Investors have flocked to the safe haven of gold in the midst of the Sillicon Valley Bank (SVB) crisis, with the precious metal hitting an all-time sterling high of £1,645 per ounce on Monday.
Global stocks have plummeted since the problems at SVB were brought to light and there was a run on the bank, which lent money to technology start-ups and venture capital firms.
The bank’s collapse has not been a one-off, however, with fellow mid-sized US bank Signature Bank also failing, while UBS bought European financial giant Credit Suisse as part of a government-brokered deal after the firm's shares tanked.
Adrian Ash, director of research at BullionVault, said the current market environment is similar, although not identical, to the 2008 financial crisis, when the “sudden loss of confidence in mainstream finance” caused investors to rethink their savings and understand that “bank deposits are debt, not property”.
The firm said there was a record £4.5m of gold bought over the weekend at a time when gold exchange-traded funds (ETFs) were closed. The previous record was in March 2020.
“From talking to new gold investors, including larger buyers, they are less concerned less about price right now than by certainty of title. Wholesale bullion stands out as the most tradable of physical assets. It's the deep liquidity in gold, added to the security of outright ownership, which is driving this jump in new demand.”
Total return of gold spot price in 2023
Source: FE Analytics
Nitesh Shah, head of commodities and macroeconomic research at WisdomTree, said that despite “decisive moves” by the Federal Reserve (among others) there has been a clear “flight to safety”, with demand for government bonds rising.
Yields on 10-year US Treasuries were down from 4% on 9 March to 3.4% by 17 March. Over this time, gold was up 8.7%.
He highlighted that this is not a sign of broad-based liquidity issues, as gold is often sold in this environment as people aim to free up cash for other needs.
This is the “key short-term risk” for gold, with a broader market meltdown causing investors to sell their precious metal holdings to raise liquidity for other obligations.

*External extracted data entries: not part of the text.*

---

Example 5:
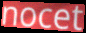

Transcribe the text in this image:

nocet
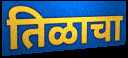
तिळाचा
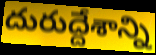
దురుద్దేశాన్ని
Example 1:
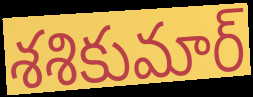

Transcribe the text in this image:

శశికుమార్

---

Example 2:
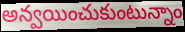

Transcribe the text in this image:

అన్వయించుకుంటున్నాం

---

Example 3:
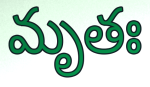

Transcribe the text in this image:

మృతః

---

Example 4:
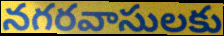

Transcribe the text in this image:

నగరవాసులకు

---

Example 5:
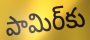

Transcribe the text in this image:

పామిర్‌కు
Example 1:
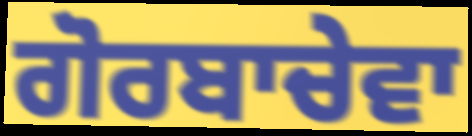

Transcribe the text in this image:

ਗੋਰਬਾਚੇਵਾ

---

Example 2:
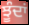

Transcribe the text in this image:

ਝੂੰਦਾਂ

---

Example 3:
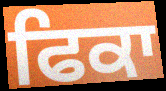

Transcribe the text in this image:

ਫਿਕਾ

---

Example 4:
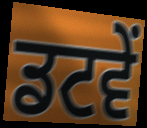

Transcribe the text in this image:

ਡਟਵੇਂ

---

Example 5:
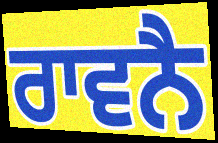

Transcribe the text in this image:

ਰਾਵਨੈ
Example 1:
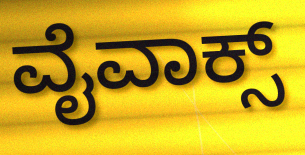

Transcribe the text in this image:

ವೈವಾಕ್ಸ್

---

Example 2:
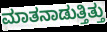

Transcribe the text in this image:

ಮಾತನಾಡುತ್ತಿತ್ತು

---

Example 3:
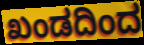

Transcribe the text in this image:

ಖಂಡದಿಂದ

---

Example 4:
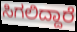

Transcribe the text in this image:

ಸಿಗಲಿದ್ದಾರೆ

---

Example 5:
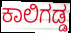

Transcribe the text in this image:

ಕಾಲಿಗಡ್ಡ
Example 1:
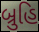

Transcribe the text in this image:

બ્રુહિ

“The current crisis appears different in that there are no visible signs of panic gold selling and that could be indicative that the stress in certain parts of the banking sector are idiosyncratic,” he said.
“Nevertheless, investors have been reminded that unexpected events occur with greater frequency than they hoped and have sought to rebuild defensive positions that will help to hedge against further turbulence.”

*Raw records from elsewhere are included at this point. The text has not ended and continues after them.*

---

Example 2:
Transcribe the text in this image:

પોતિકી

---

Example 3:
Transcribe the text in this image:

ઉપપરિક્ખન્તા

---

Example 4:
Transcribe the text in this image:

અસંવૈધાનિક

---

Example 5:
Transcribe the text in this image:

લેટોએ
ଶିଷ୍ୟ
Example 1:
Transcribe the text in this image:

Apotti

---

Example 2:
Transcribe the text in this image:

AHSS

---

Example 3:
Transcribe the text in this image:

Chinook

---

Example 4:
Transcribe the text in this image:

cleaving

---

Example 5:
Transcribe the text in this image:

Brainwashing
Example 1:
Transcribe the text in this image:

The precious metal is often used as a hedge and could be so again this year if markets interpret monetary policy as incorrect. Both tightening to aggressively or loosening too early could be viewed by markets as a mistake, he noted.
In Europe, a 50 basis point rise in March was “bold”, but coupled with dovish commentary means markets are expecting fewer rate rises in the future.

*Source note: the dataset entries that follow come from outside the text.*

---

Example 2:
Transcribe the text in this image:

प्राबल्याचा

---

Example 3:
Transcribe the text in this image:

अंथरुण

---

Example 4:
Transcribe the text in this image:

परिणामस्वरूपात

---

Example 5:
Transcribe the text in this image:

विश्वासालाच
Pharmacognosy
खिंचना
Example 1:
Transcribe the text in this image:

Meanwhile, in the US, “if the Fed doesn’t soften its hawkish stance, it risks transforming a bank liquidity issue into a recession”, said Shah.
“If the Fed does act either by terminating quantitative tightening or prematurely ending the hike cycle, the central bank’s monetary largess will linger for longer. Either way, gold is likely to benefit. Gold tends to do well in recessions and is seen as the antithesis to central bank created fiat currencies. We therefore expect gold to hold onto the past week’s gains in this time of turbulence.”